00:00 Ça me met très en colère de voir ça, parce que c'est une pratique qui est malhonnête et qui est, j'ai envie de dire, le stade ultime de l'inflation.
00:08 Jusqu'à présent, on avait des prix qui augmentaient très fortement pour la même quantité et maintenant, c'est le dernier stade.
00:14 C'est-à-dire qu'en plus d'augmenter les prix, on réduit les quantités.
00:17 Je dis que c'est malhonnête parce que l'objectif, en fait, c'est d'arnaquer les gens, y compris ceux qui sont les plus précaires, les plus en difficulté.
00:24 C'est ceux qui se disent « bon, maintenant, c'est trop cher, je n'achète pas ». L'industriel a une stratégie pour lui faire acheter quand même pour le tromper.
00:32 Donc, je pense que c'est un vrai problème et qu'il faut agir avec fermeté.
00:36 Vous l'avez dit, c'est une pratique illégale, mais il ne tient qu'à nous.
00:39 Là, quand je dis « nous », c'est des parlementaires, de rendre cette pratique illégale.
00:42 C'est pour ça que mon groupe parlementaire, la France Insoumise, il y a quelques semaines, nous avons déposé une proposition de loi.
00:48 Alors, j'ai vu Mathilde Panot, qui a fait ce petit tweet, peut-être qu'on peut le voir.
00:53 « Je dépose ce jour une proposition de loi pour interdire la réduflation ». Elle l'a fait à la française.

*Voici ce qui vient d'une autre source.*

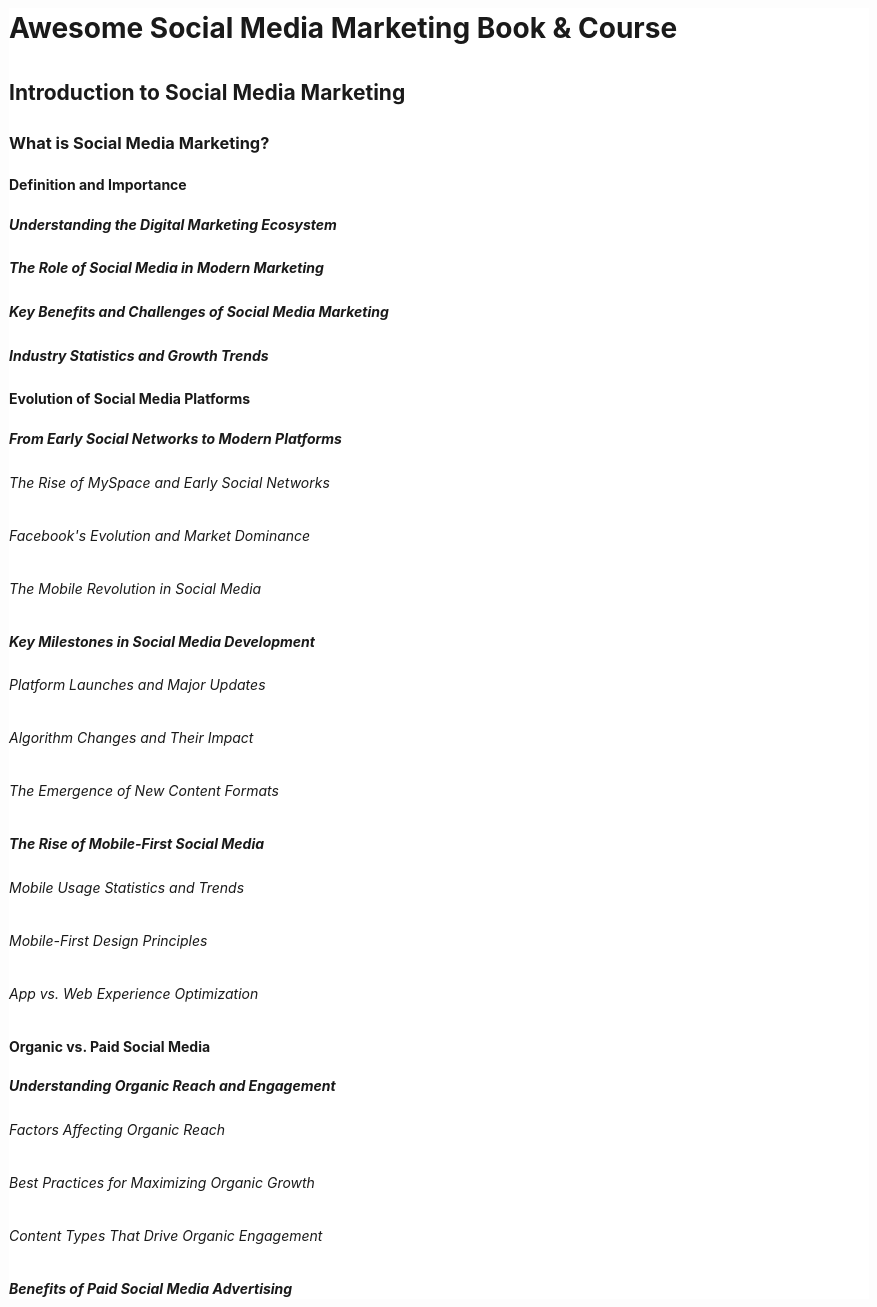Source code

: # Awesome Social Media Marketing Book & Course

## Introduction to Social Media Marketing

### What is Social Media Marketing?

#### Definition and Importance

##### Understanding the Digital Marketing Ecosystem

##### The Role of Social Media in Modern Marketing

##### Key Benefits and Challenges of Social Media Marketing

##### Industry Statistics and Growth Trends

#### Evolution of Social Media Platforms

##### From Early Social Networks to Modern Platforms

###### The Rise of MySpace and Early Social Networks

###### Facebook's Evolution and Market Dominance

###### The Mobile Revolution in Social Media

##### Key Milestones in Social Media Development

###### Platform Launches and Major Updates

###### Algorithm Changes and Their Impact

###### The Emergence of New Content Formats

##### The Rise of Mobile-First Social Media

###### Mobile Usage Statistics and Trends

###### Mobile-First Design Principles

###### App vs. Web Experience Optimization

#### Organic vs. Paid Social Media

##### Understanding Organic Reach and Engagement

###### Factors Affecting Organic Reach

###### Best Practices for Maximizing Organic Growth

###### Content Types That Drive Organic Engagement

##### Benefits of Paid Social Media Advertising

00:59 On a utilisé le mot de nos amis québécois pour désigner ce phénomène.
01:03 Consistant à dissimuler les hausses de prix en réduisant en catimini la quantité du produit vendu est une pratique commerciale trompeuse qui doit être prohibée.
01:11 Du tac au tac, Olivier Grégoire, la ministre, lui a répondu.
01:14 En gros, je n'ai pas attendu Mathilde Panot pour agir. Peut-être qu'on peut voir ce qu'elle dit, Olivia Grégoire.
01:21 Heureusement qu'on n'a pas attendu votre proposition de loi pour agir.
01:24 Dès 2022, j'ai demandé à la DGCCRF d'enquêter sur la shrinkflation.
01:29 Dès juin, j'ai annoncé que je saisirai le Conseil national de la consommation pour étudier une évolution de la loi sur le sujet.
01:35 Ça sera fait d'ici 15 jours. Donc, il y a des choses qui sont faites, visiblement.
01:37 Non, mais écoutez, c'est comme sur l'inflation en général.
01:40 On a un ministre de l'économie, Bruno Le Maire, qui nous dit « je demande aux industriels de contenir les prix ».
01:46 Et là, on a une autre ministre, Olivia Grégoire, qui nous dit « j'agis sur ce sujet de la réduction des quantités ».
01:52 Mais on a bien compris le sujet. Il refuse de prendre la moindre mesure contraignante envers l'industrie agroalimentaire.
01:58 Et du coup, il parle, il parle, il demande, il demande. Mais en attendant, sur le terrain, les prix continuent d'augmenter.
02:03 Donc, moi, je pense qu'à un moment, il faut être ferme.
02:04 Et j'ai même la conviction d'une chose, c'est qu'à partir du moment où on fera voter une loi pour interdire cette pratique,
02:09 il n'y aura même plus besoin de se battre avec les industriels, parce qu'à partir du moment où on pose clairement les limites,
02:14 qu'on a un peu d'autorité, on parle beaucoup d'autorité en fait rentrée scolaire,
02:17 là, peut-être qu'on peut avoir un peu d'autorité vis-à-vis de la grande distribution et des industriels de l'agroalimentaire.